Un appello che guarda alla nostra città, la capitale, e anche alla nostra regione. Un appello che parla agli ultimi e ai penultimi, provando a determinare le condizioni di un’alleanza di classe, se non un vero e proprio blocco sociale.
Vogliamo partire dai fondamentali, combinando il mutualismo sociale con la protesta e la proposta politica, con l’obiettivo di modificare le condizioni date, avviare un vero e proprio processo redistributivo, e contribuire a ricreare quel tessuto sociale, solidale e accogliente che, pur essendo presente in città, fatica a riconoscersi e a darsi obiettivi comuni. L’ambizione è questa, consapevoli che siamo una parte del paese e che il percorso che è cominciato con la manifestazione di sabato primo dicembre sarà lungo e faticoso. Tuttavia a noi sembra l’unico percorso possibile, per modificare il senso comune che si va affermando, fatto di mille individualismi (anche nella sofferenza sociale) e di rigurgiti razzisti e fascisti.
Questo percorso lo abbiamo voluto fare insieme alle tante soggettività, piccole e grandi, che popolano la nostra città e la animano. Quelle stesse che rischiano di essere sgomberate dalle occupazioni, o dai luoghi dove svolgono attività sociali riconosciute da anni. Quelle stesse che si vogliono opporre al decreto sicurezza appena licenziato o al ddl Pillon.
Qui arriviamo al Comune di Roma, alla sua giunta, che da due anni ha consegnato all’abbandono la città.
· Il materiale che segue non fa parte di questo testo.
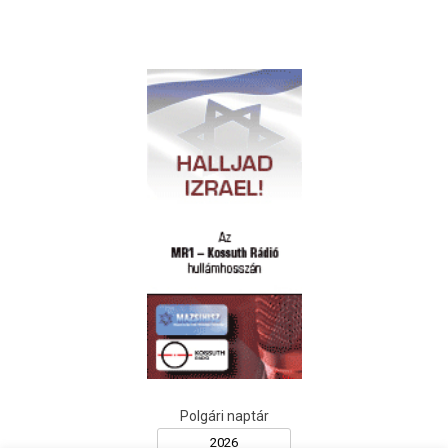
Polgári naptár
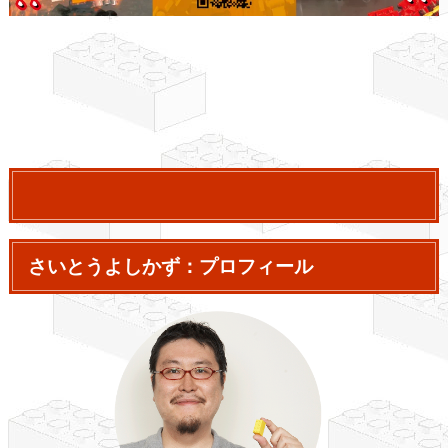
さいとうよしかず：プロフィール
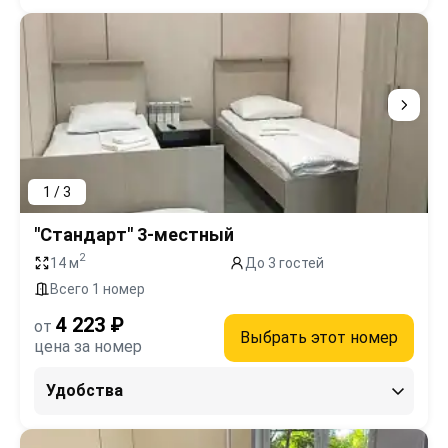
1 / 3
"Стандарт" 3-местный
2
14 м
До 3 гостей
Всего 1 номер
4 223 ₽
от
Выбрать этот номер
цена за номер
Удобства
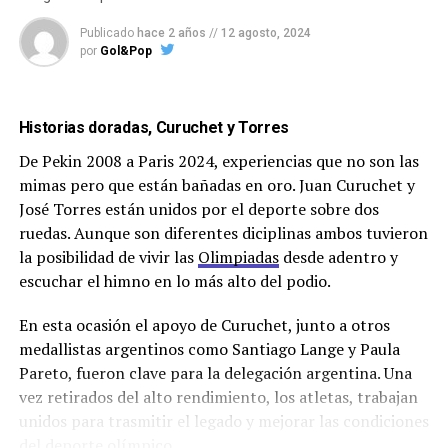
Publicado
hace 2 años
//
12 agosto, 2024
por
Gol&Pop
Historias doradas, Curuchet y Torres
De Pekin 2008 a Paris 2024, experiencias que no son las
mimas pero que están bañadas en oro. Juan Curuchet y
José Torres están unidos por el deporte sobre dos
ruedas. Aunque son diferentes diciplinas ambos tuvieron
la posibilidad de vivir las
Olimpiadas
desde adentro y
escuchar el himno en lo más alto del podio.
En esta ocasión el apoyo de Curuchet, junto a otros
medallistas argentinos como Santiago Lange y Paula
Pareto, fueron clave para la delegación argentina. Una
vez retirados del alto rendimiento, los atletas, trabajan
unidos para trasmitir el legado y mejorar las condiciones
del deporte olímpico.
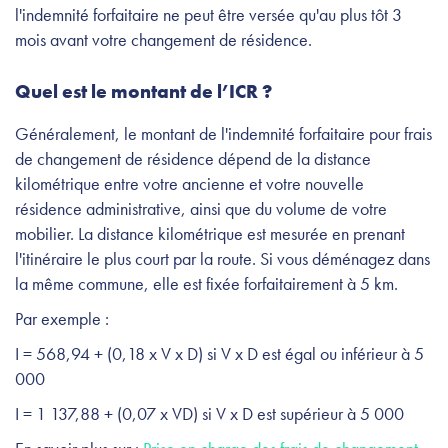
l'indemnité forfaitaire ne peut être versée qu'au plus tôt 3
mois avant votre changement de résidence.
Quel est le montant de l’ICR ?
Généralement, le montant de l'indemnité forfaitaire pour frais
de changement de résidence dépend de la distance
kilométrique entre votre ancienne et votre nouvelle
résidence administrative, ainsi que du volume de votre
mobilier. La distance kilométrique est mesurée en prenant
l'itinéraire le plus court par la route. Si vous déménagez dans
la même commune, elle est fixée forfaitairement à 5 km.
Par exemple :
I = 568,94 + (0,18 x V x D) si V x D est égal ou inférieur à 5
000
I = 1 137,88 + (0,07 x VD) si V x D est supérieur à 5 000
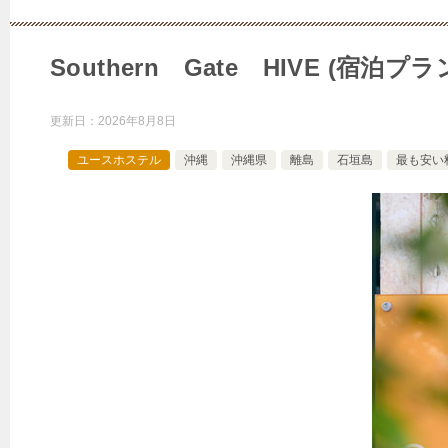
Southern Gate HIVE (
更新日：
2026年8月8日
ユースホステル
沖縄
沖縄県
離島
石垣島
最も安い料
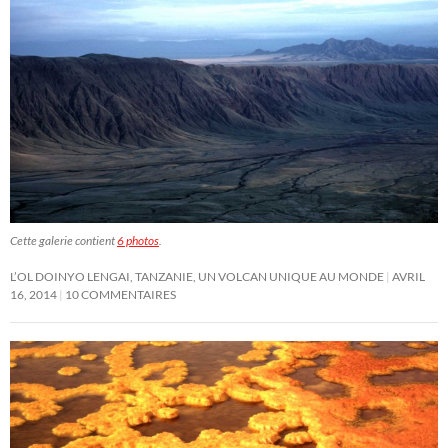
Cette galerie contient
6 photos
.
L’OL DOINYO LENGAI, TANZANIE, UN VOLCAN UNIQUE AU MONDE
AVRIL
16, 2014
10 COMMENTAIRES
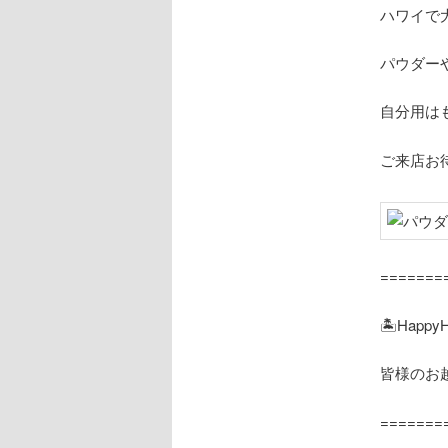
ハワイで
パウダー
自分用は
ご来店お
=======
🏝
HappyH
皆様のお
=======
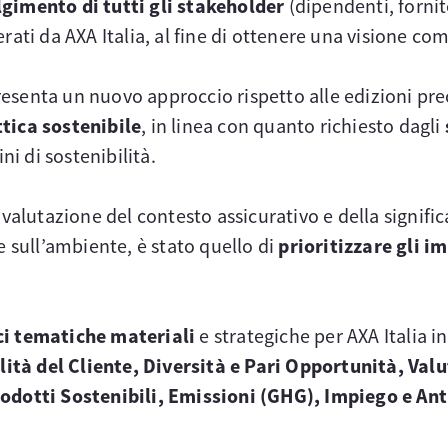
gimento di tutti gli stakeholder
(dipendenti, fornit
rati da AXA Italia, al fine di ottenere una visione com
resenta un nuovo approccio rispetto alle edizioni prec
ttica sostenibile
, in linea con quanto richiesto dagli
i di sostenibilità.
valutazione del contesto assicurativo e della significat
e sull’ambiente, è stato quello di
prioritizzare gli i
ci tematiche materiali
e strategiche per AXA Italia i
ità del Cliente, Diversità e Pari Opportunità, Val
Prodotti Sostenibili, Emissioni (GHG), Impiego e An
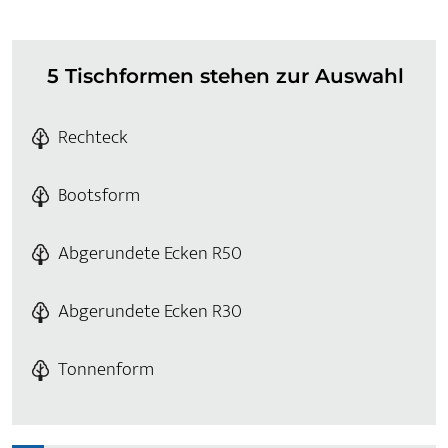
5 Tischformen stehen zur Auswahl
Rechteck
Bootsform
Abgerundete Ecken R50
Abgerundete Ecken R30
Tonnenform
Chiederemo un incontro proprio al sindaco di Roma e chiederemo conto del suo immobilismo. Le chiederemo perché Roma non ha un piano sociale (come previsto dalla legge) e ha tagliato di quasi cinquecento milioni il proprio bilancio sociale; perché non ha voluto utilizzare i duecento milioni stanziati dalla Regione Lazio per le politiche abitative e per dare risposte alle occupazioni; perché, a fronte di un regolamento licenziato da poco anche grazie al nostro intervento collettivo, non si decide ad assegnare i beni confiscati a quelle realtà sociali che si sono battute contro la mafia, per l’accoglienza dei migranti, per le emergenze abitative. E tante altre cose ancora.
In una fase in cui governa il populismo nella sua forma peggiore, noi riteniamo che la soluzione non sia un leader che parla col popolo, ma la costruzione di una comunità solidale, dove la politica torni a svolgere il ruolo che le consegna la Costituzione e così tutti gli altri soggetti sociali. Con il comune obiettivo di combattere le disuguaglianze e le ingiustizie sociali, il razzismo, e ogni forma di fascismo.